American political consultants soar around the world these days to counsel candidates, from Britain to Israel to Panama. But now a Mexican politician has an idea that might interest U.S. politicians and their consultants.
Renato Tronco Gomez, an independent deputy in Veracruz, wants to find a body double. He's holding a contest this month to find someone who will study his speech, walk, and mannerisms so that he can play Mr. Gomez at ceremonies and events that the deputy cannot attend himself.
"I am not trying to fool anyone because my double will always identify himself as my double," Mr. Gomez told the AP. "But if singers and comedians do it, why not?"

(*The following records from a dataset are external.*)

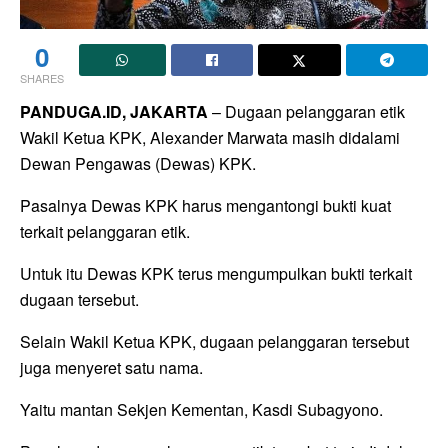
0
SHARES
PANDUGA.ID, JAKARTA
– Dugaan pelanggaran etik
Wakil Ketua KPK, Alexander Marwata masih didalami
Dewan Pengawas (Dewas) KPK.
Pasalnya Dewas KPK harus mengantongi bukti kuat
terkait pelanggaran etik.
Untuk itu Dewas KPK terus mengumpulkan bukti terkait
dugaan tersebut.
Selain Wakil Ketua KPK, dugaan pelanggaran tersebut
juga menyeret satu nama.
Yaitu mantan Sekjen Kementan, Kasdi Subagyono.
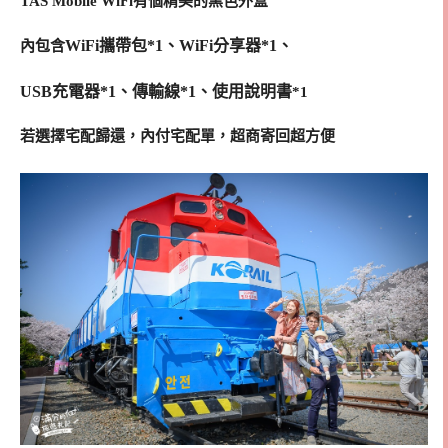
TAS Mobile WiFi有個精美的黑色外盒
WiFi攜帶包*1、WiFi分享器*1、
內包含
USB充電器*1、傳輸線*1、使用說明書
*1
若選擇宅配歸還，內付宅配單，超商寄回超方便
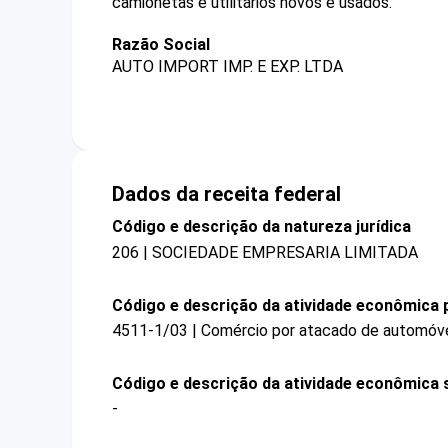
camionetas e utilitários novos e usados.
Razão Social
AUTO IMPORT IMP. E EXP. LTDA
Dados da receita federal
Código e descrição da natureza jurídica
206 | SOCIEDADE EMPRESARIA LIMITADA
Código e descrição da atividade econômica p
4511-1/03 | Comércio por atacado de automóvei
Código e descrição da atividade econômica 
-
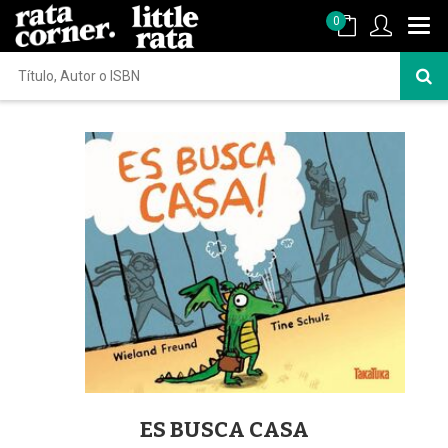
0
ES BUSCA CASA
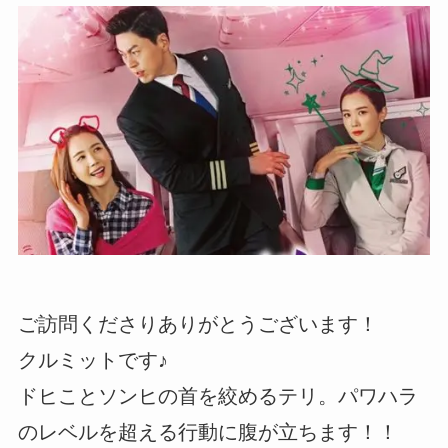
ご訪問くださりありがとうございます！
クルミットです♪
ドヒことソンヒの首を絞めるテリ。パワハラ
のレベルを超える行動に腹が立ちます！！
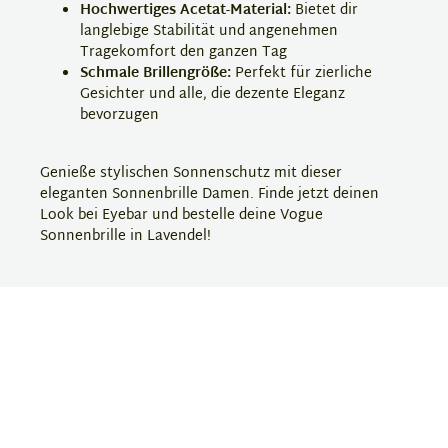
Hochwertiges Acetat-Material:
Bietet dir
langlebige Stabilität und angenehmen
Tragekomfort den ganzen Tag
Schmale Brillengröße:
Perfekt für zierliche
Gesichter und alle, die dezente Eleganz
bevorzugen
Genieße stylischen Sonnenschutz mit dieser
eleganten Sonnenbrille Damen. Finde jetzt deinen
Look bei Eyebar und bestelle deine Vogue
Sonnenbrille in Lavendel!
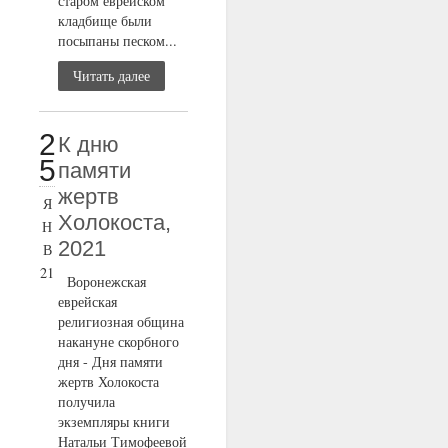
старом еврейском
кладбище были
посыпаны песком...
Читать далее
2
К дню
5
памяти
жертв
Я
Холокоста,
Н
2021
В
21
Воронежская
еврейская
религиозная община
накануне скорбного
дня - Дня памяти
жертв Холокоста
получила
экземпляры книги
Натальи Тимофеевой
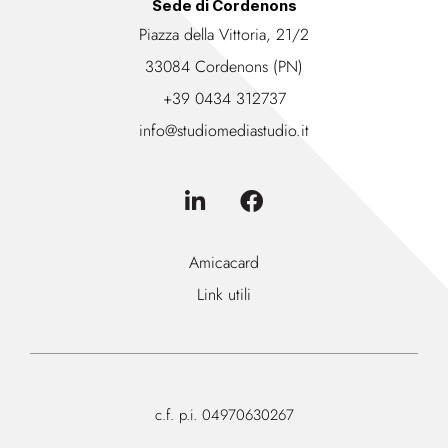
Sede di Cordenons
Piazza della Vittoria, 21/2
33084 Cordenons (PN)
+39 0434 312737
info@studiomediastudio.it
Amicacard
Link utili
c.f. p.i. 04970630267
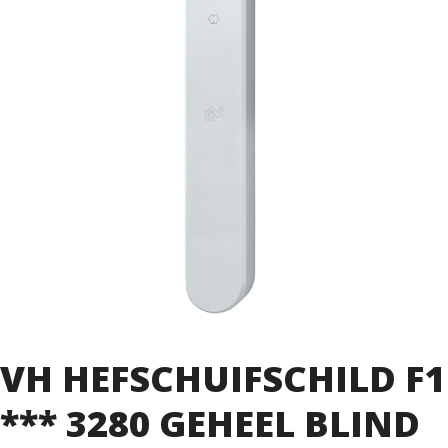
VH HEFSCHUIFSCHILD F1
*** 3280 GEHEEL BLIND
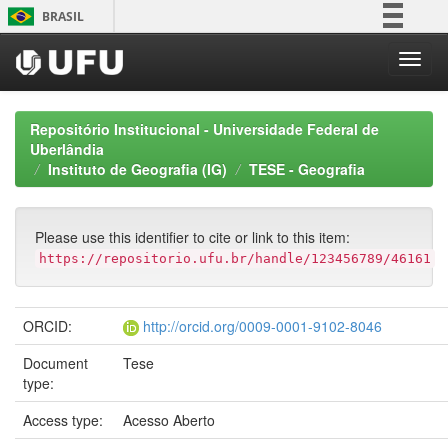
Skip
BRASIL
navigation
Simplifique!
Comunica BR
Participe
Repositório Institucional - Universidade Federal de
Acesso à informação
Uberlândia
Instituto de Geografia (IG)
TESE - Geografia
Legislação
Canais
Please use this identifier to cite or link to this item:
https://repositorio.ufu.br/handle/123456789/46161
ORCID:
http://orcid.org/0009-0001-9102-8046
Document
Tese
type:
Access type:
Acesso Aberto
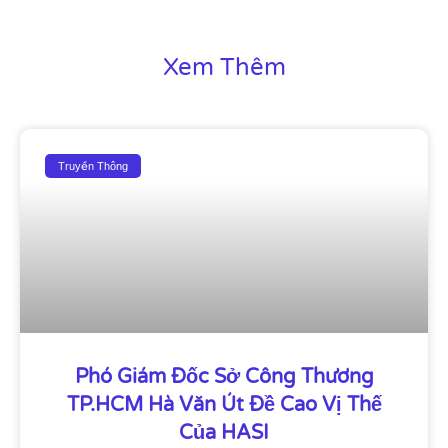
Xem Thêm
Truyền Thông
Phó Giám Đốc Sở Công Thương
TP.HCM Hà Văn Út Đề Cao Vị Thế
Của HASI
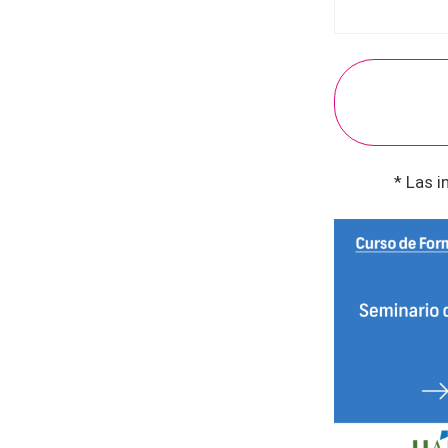
* Las i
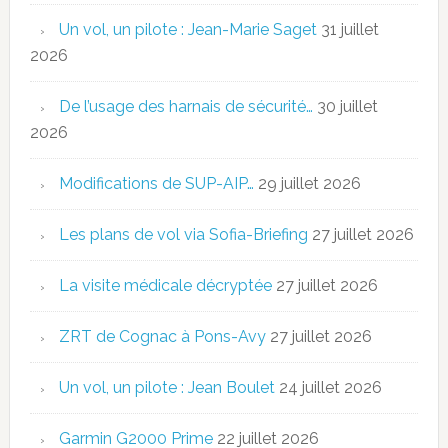
Un vol, un pilote : Jean-Marie Saget
31 juillet
2026
De l’usage des harnais de sécurité…
30 juillet
2026
Modifications de SUP-AIP…
29 juillet 2026
Les plans de vol via Sofia-Briefing
27 juillet 2026
La visite médicale décryptée
27 juillet 2026
ZRT de Cognac à Pons-Avy
27 juillet 2026
Un vol, un pilote : Jean Boulet
24 juillet 2026
Garmin G2000 Prime
22 juillet 2026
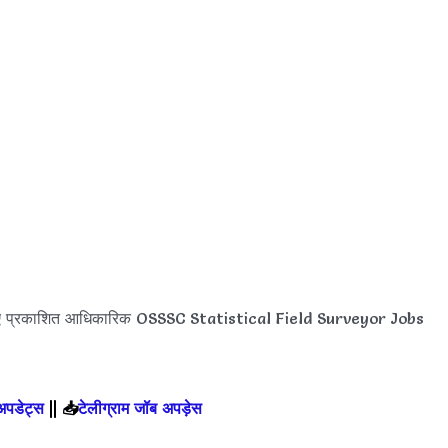
िए प्रकाशित आधिकारिक OSSSC Statistical Field Surveyor Jobs
 अपडेट्स
||
📥
टेलीग्राम जॉब अपड़ेस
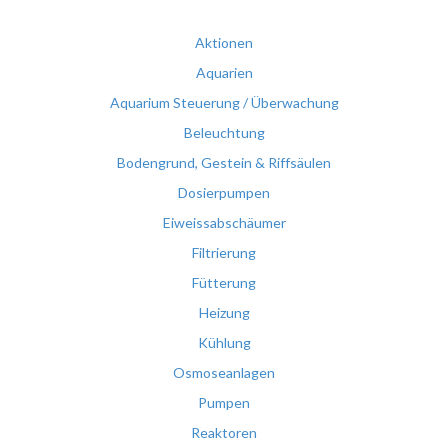
Aktionen
Aquarien
Aquarium Steuerung / Überwachung
Beleuchtung
Bodengrund, Gestein & Riffsäulen
Dosierpumpen
Eiweissabschäumer
Filtrierung
Fütterung
Heizung
Kühlung
Osmoseanlagen
Pumpen
Reaktoren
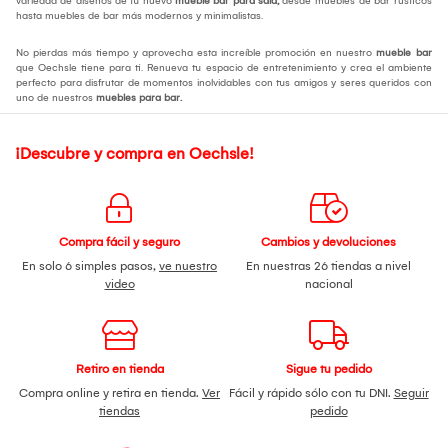
variedad de diseños de tu nuevo
mueble bar para sala
,
desde muebles de bar rústicos
hasta muebles de bar más modernos y minimalistas.
No pierdas más tiempo y aprovecha esta increíble promoción en nuestro
mueble bar
que Oechsle tiene para ti. Renueva tu espacio de entretenimiento y crea el ambiente
perfecto para disfrutar de momentos inolvidables con tus amigos y seres queridos con
uno de nuestros
muebles para bar
.
¡Descubre y compra en Oechsle!
Compra fácil y seguro
Cambios y devoluciones
En solo 6 simples pasos,
ve nuestro
En nuestras 26 tiendas a nivel
video
nacional
Retiro en tienda
Sigue tu pedido
Compra online y retira en tienda.
Ver
Fácil y rápido sólo con tu DNI.
Seguir
tiendas
pedido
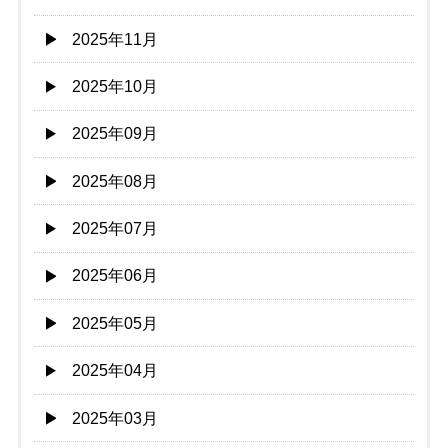
2025年11月
2025年10月
2025年09月
2025年08月
2025年07月
2025年06月
2025年05月
2025年04月
2025年03月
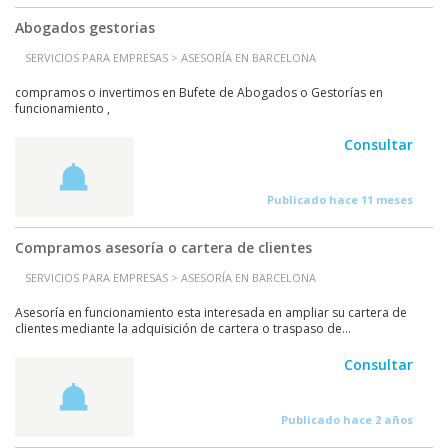
Abogados gestorias
SERVICIOS PARA EMPRESAS > ASESORÍA EN BARCELONA
compramos o invertimos en Bufete de Abogados o Gestorías en
funcionamiento ,
Consultar
Publicado hace 11 meses
Compramos asesoría o cartera de clientes
SERVICIOS PARA EMPRESAS > ASESORÍA EN BARCELONA
Asesoría en funcionamiento esta interesada en ampliar su cartera de
clientes mediante la adquisición de cartera o traspaso de...
Consultar
Publicado hace 2 años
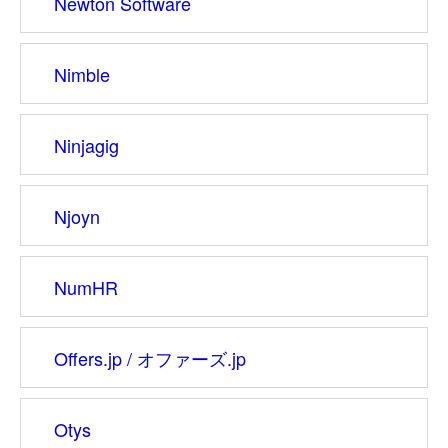
Newton Software
Nimble
Ninjagig
Njoyn
NumHR
Offers.jp / オファーズ.jp
Otys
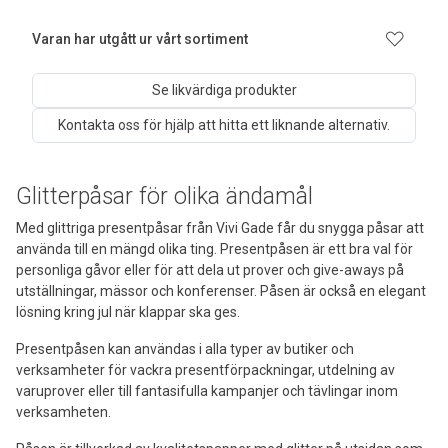
Varan har utgått ur vårt sortiment
Se likvärdiga produkter
Kontakta oss för hjälp att hitta ett liknande alternativ.
Glitterpåsar för olika ändamål
Med glittriga presentpåsar från Vivi Gade får du snygga påsar att
använda till en mängd olika ting. Presentpåsen är ett bra val för
personliga gåvor eller för att dela ut prover och give-aways på
utställningar, mässor och konferenser. Påsen är också en elegant
lösning kring jul när klappar ska ges.
Presentpåsen kan användas i alla typer av butiker och
verksamheter för vackra presentförpackningar, utdelning av
varuprover eller till fantasifulla kampanjer och tävlingar inom
verksamheten.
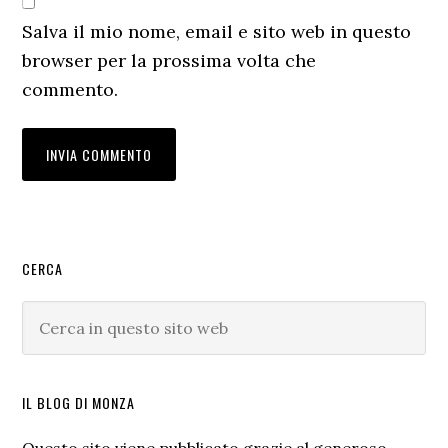
Salva il mio nome, email e sito web in questo
browser per la prossima volta che
commento.
Barra
CERCA
laterale
Cerca
primaria
in
questo
sito
IL BLOG DI MONZA
web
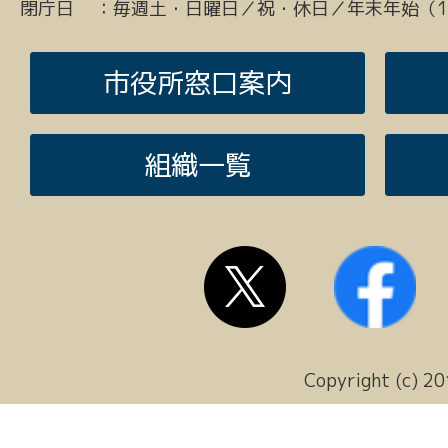
閉庁日
：
毎週土・日曜日／祝・休日／年末年始（12
市役所窓口案内
組織一覧
Copyright (c) 20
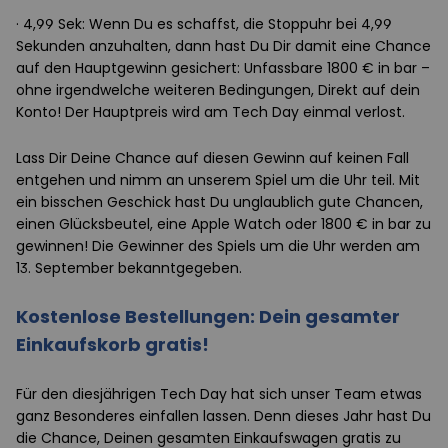
· 4,99 Sek: Wenn Du es schaffst, die Stoppuhr bei 4,99
Sekunden anzuhalten, dann hast Du Dir damit eine Chance
auf den Hauptgewinn gesichert: Unfassbare 1800 € in bar –
ohne irgendwelche weiteren Bedingungen, Direkt auf dein
Konto! Der Hauptpreis wird am Tech Day einmal verlost.
Lass Dir Deine Chance auf diesen Gewinn auf keinen Fall
entgehen und nimm an unserem Spiel um die Uhr teil. Mit
ein bisschen Geschick hast Du unglaublich gute Chancen,
einen Glücksbeutel, eine Apple Watch oder 1800 € in bar zu
gewinnen! Die Gewinner des Spiels um die Uhr werden am
13. September bekanntgegeben.
Kostenlose Bestellungen: Dein gesamter
Einkaufskorb gratis!
Für den diesjährigen Tech Day hat sich unser Team etwas
ganz Besonderes einfallen lassen. Denn dieses Jahr hast Du
die Chance, Deinen gesamten Einkaufswagen gratis zu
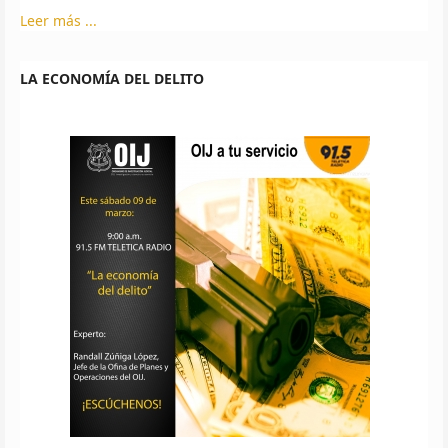
Leer más ...
LA ECONOMÍA DEL DELITO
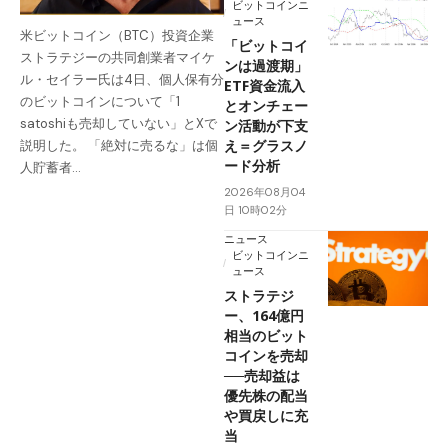
ビットコインニ
ュース
米ビットコイン（BTC）投資企業
「ビットコイ
ストラテジーの共同創業者マイケ
ンは過渡期」
ル・セイラー氏は4日、個人保有分
ETF資金流入
のビットコインについて「1
とオンチェー
satoshiも売却していない」とXで
ン活動が下支
え＝グラスノ
説明した。 「絶対に売るな」は個
ード分析
人貯蓄者…
2026年08月04
日 10時02分
ニュース
ビットコインニ
ュース
ストラテジ
ー、164億円
相当のビット
コインを売却
──売却益は
優先株の配当
や買戻しに充
当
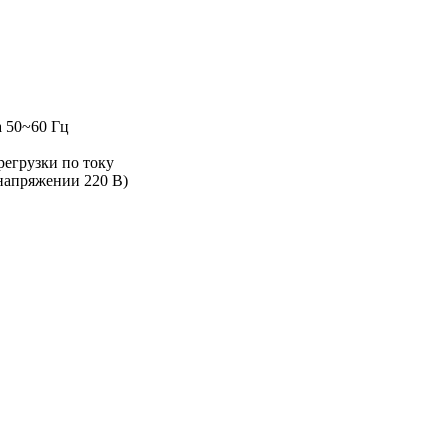
а 50~60 Гц
регрузки по току
 напряжении 220 В)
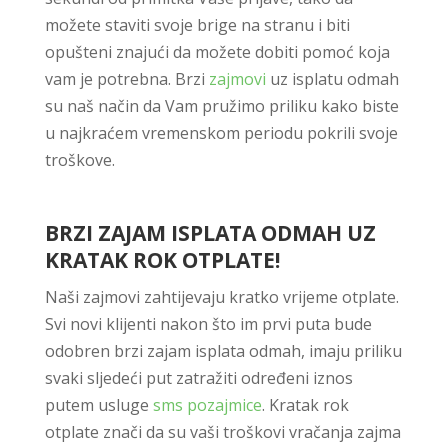
možete staviti svoje brige na stranu i biti
opušteni znajući da možete dobiti pomoć koja
vam je potrebna. Brzi
zajmovi
uz isplatu odmah
su naš način da Vam pružimo priliku kako biste
u najkraćem vremenskom periodu pokrili svoje
troškove.
BRZI ZAJAM ISPLATA ODMAH UZ
KRATAK ROK OTPLATE!
Naši zajmovi zahtijevaju kratko vrijeme otplate.
Svi novi klijenti nakon što im prvi puta bude
odobren brzi zajam isplata odmah, imaju priliku
svaki sljedeći put zatražiti određeni iznos
putem usluge
sms pozajmice
. Kratak rok
otplate znači da su vaši troškovi vračanja zajma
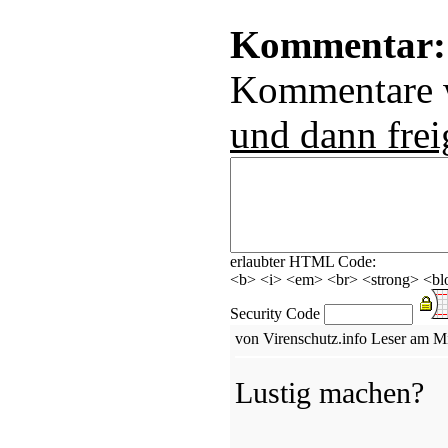
Kommentar:
Kommentare
und dann frei
erlaubter HTML Code:
<b> <i> <em> <br> <strong> <blo
Security Code
von Virenschutz.info Leser am Mi
Lustig machen?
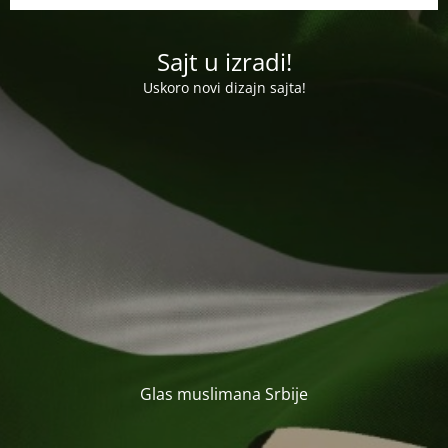
Sajt u izradi!
Uskoro novi dizajn sajta!
Glas muslimana Srbije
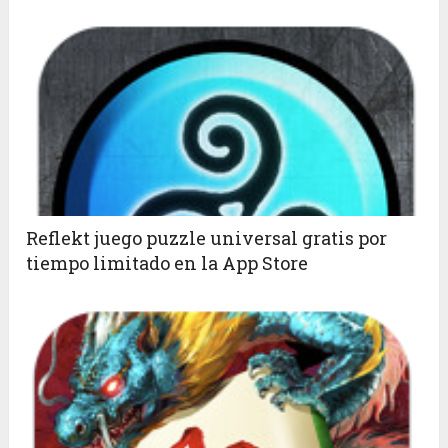
Reflekt juego puzzle universal gratis por
tiempo limitado en la App Store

Mr. Gomez stressed that his body double would not cast his vote in parliament. That requires a fingerprint ID, "and I'm not going to cut off my finger to give it to my double," he says, and adds, "there is going to be an agreement that he can't sleep with my wife, nor live in my house, nor be father to my children."
I wondered about that.
It's tempting to dismiss Mr. Gomez' contest as a gimmick. But gimmicks can be as useful in politics as political action committees.
A politician could court contributors while the body-double sits behind the politician's nameplate through the drone of committee meetings so dreary they wouldn't even be on C-SPAN. If the Lakeside Council of Neighbors meets one night at the same time as the Lakeview Citizens Committee, a politician and his double can make both meetings, and both sincerely declare, "I wouldn't miss this!"
If the Museum of Lithuanian Culture on Pulaski Road has an event at the same time as the Polish Museum of America on Milwaukee Avenue, the politician wouldn't have to make a choice. Politicians like that.
A politician can choose a double of a different race or gender and tell groups with whom he might not have much in common, "I feel your pain." He can appear before an anti-gun control group while he sends a body-double to speak before an pro-gun control group, and then both earnestly and fervently deny whatever the other said.
A politician can use his body-double the way a child blames an imaginary friend for breaking the living room lamp.
But a body-double might also be more relaxed, interesting, slightly irreverent, and lots more entertaining than the politician he or she is doubling. The double might feel free to utter things a politician never can, like "What was I thinking?" or, "I never thought of that." Who do you think you'd rather meet: the politician or the body-double?